> **What you should do**
Can you repeat every one of these lines word for word?

(Records)
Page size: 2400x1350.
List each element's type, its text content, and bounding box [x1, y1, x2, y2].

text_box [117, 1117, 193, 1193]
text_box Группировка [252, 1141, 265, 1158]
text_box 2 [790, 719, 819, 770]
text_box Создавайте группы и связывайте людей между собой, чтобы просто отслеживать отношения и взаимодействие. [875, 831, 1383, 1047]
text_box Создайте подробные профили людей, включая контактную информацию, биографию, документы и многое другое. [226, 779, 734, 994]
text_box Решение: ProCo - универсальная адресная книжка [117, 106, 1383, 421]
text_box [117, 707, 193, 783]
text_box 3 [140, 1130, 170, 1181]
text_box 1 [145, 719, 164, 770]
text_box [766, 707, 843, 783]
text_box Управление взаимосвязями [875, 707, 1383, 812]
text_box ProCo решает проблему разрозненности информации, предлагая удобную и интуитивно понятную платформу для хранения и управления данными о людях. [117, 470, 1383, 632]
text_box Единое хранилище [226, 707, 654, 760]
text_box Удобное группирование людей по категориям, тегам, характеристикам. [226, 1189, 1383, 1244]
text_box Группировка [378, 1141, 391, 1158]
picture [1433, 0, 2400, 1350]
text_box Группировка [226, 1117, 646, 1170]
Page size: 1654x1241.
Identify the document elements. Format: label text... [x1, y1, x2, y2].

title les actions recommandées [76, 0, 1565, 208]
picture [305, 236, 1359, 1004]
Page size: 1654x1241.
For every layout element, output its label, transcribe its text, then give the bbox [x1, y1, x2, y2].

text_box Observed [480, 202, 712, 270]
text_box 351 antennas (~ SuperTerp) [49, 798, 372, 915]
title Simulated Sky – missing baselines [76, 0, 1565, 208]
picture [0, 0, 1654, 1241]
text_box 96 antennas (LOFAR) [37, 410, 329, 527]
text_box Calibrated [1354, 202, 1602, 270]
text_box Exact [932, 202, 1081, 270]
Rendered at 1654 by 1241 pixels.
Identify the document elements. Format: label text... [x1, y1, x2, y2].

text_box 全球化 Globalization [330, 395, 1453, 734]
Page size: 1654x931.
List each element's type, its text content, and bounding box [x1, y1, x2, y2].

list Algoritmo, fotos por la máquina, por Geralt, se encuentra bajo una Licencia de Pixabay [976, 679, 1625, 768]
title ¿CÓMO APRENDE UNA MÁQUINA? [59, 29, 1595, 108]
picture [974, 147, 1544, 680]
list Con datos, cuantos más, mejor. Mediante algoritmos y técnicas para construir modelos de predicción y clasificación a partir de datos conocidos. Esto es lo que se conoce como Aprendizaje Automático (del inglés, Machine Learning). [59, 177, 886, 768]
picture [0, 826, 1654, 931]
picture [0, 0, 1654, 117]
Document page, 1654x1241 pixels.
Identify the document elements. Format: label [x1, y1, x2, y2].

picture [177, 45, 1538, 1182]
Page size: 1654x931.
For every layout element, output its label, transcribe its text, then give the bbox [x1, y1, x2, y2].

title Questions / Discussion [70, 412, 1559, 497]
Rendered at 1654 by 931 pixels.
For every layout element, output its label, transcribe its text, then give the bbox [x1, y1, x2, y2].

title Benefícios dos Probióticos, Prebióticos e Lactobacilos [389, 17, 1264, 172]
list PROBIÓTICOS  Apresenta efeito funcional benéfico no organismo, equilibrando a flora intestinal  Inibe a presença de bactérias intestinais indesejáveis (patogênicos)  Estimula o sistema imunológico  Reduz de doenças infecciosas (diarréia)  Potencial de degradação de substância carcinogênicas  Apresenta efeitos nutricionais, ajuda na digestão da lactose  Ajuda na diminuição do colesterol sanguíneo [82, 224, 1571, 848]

> **Answer to the exercise**
Page size: 2400x1350.
List each element's type, its text content, and bounding box [x1, y1, x2, y2].

text_box [117, 1117, 193, 1193]
text_box Группировка [252, 1141, 265, 1158]
text_box 2 [790, 719, 819, 770]
text_box Создавайте группы и связывайте людей между собой, чтобы просто отслеживать отношения и взаимодействие. [875, 831, 1383, 1047]
text_box Создайте подробные профили людей, включая контактную информацию, биографию, документы и многое другое. [226, 779, 734, 994]
text_box Решение: ProCo - универсальная адресная книжка [117, 106, 1383, 421]
text_box [117, 707, 193, 783]
text_box 3 [140, 1130, 170, 1181]
text_box 1 [145, 719, 164, 770]
text_box [766, 707, 843, 783]
text_box Управление взаимосвязями [875, 707, 1383, 812]
text_box ProCo решает проблему разрозненности информации, предлагая удобную и интуитивно понятную платформу для хранения и управления данными о людях. [117, 470, 1383, 632]
text_box Единое хранилище [226, 707, 654, 760]
text_box Удобное группирование людей по категориям, тегам, характеристикам. [226, 1189, 1383, 1244]
text_box Группировка [378, 1141, 391, 1158]
picture [1433, 0, 2400, 1350]
text_box Группировка [226, 1117, 646, 1170]
Page size: 1654x1241.
Identify the document elements. Format: label text... [x1, y1, x2, y2].

title les actions recommandées [76, 0, 1565, 208]
picture [305, 236, 1359, 1004]
Page size: 1654x1241.
For every layout element, output its label, transcribe its text, then give the bbox [x1, y1, x2, y2].

text_box Observed [480, 202, 712, 270]
text_box 351 antennas (~ SuperTerp) [49, 798, 372, 915]
title Simulated Sky – missing baselines [76, 0, 1565, 208]
picture [0, 0, 1654, 1241]
text_box 96 antennas (LOFAR) [37, 410, 329, 527]
text_box Calibrated [1354, 202, 1602, 270]
text_box Exact [932, 202, 1081, 270]
Rendered at 1654 by 1241 pixels.
Identify the document elements. Format: label text... [x1, y1, x2, y2].

text_box 全球化 Globalization [330, 395, 1453, 734]
Page size: 1654x931.
List each element's type, its text content, and bounding box [x1, y1, x2, y2].

list Algoritmo, fotos por la máquina, por Geralt, se encuentra bajo una Licencia de Pixabay [976, 679, 1625, 768]
title ¿CÓMO APRENDE UNA MÁQUINA? [59, 29, 1595, 108]
picture [974, 147, 1544, 680]
list Con datos, cuantos más, mejor. Mediante algoritmos y técnicas para construir modelos de predicción y clasificación a partir de datos conocidos. Esto es lo que se conoce como Aprendizaje Automático (del inglés, Machine Learning). [59, 177, 886, 768]
picture [0, 826, 1654, 931]
picture [0, 0, 1654, 117]
Document page, 1654x1241 pixels.
Identify the document elements. Format: label [x1, y1, x2, y2].

picture [177, 45, 1538, 1182]
Page size: 1654x931.
For every layout element, output its label, transcribe its text, then give the bbox [x1, y1, x2, y2].

title Questions / Discussion [70, 412, 1559, 497]
Rendered at 1654 by 931 pixels.
For every layout element, output its label, transcribe its text, then give the bbox [x1, y1, x2, y2].

title Benefícios dos Probióticos, Prebióticos e Lactobacilos [389, 17, 1264, 172]
list PROBIÓTICOS  Apresenta efeito funcional benéfico no organismo, equilibrando a flora intestinal  Inibe a presença de bactérias intestinais indesejáveis (patogênicos)  Estimula o sistema imunológico  Reduz de doenças infecciosas (diarréia)  Potencial de degradação de substância carcinogênicas  Apresenta efeitos nutricionais, ajuda na digestão da lactose  Ajuda na diminuição do colesterol sanguíneo [82, 224, 1571, 848]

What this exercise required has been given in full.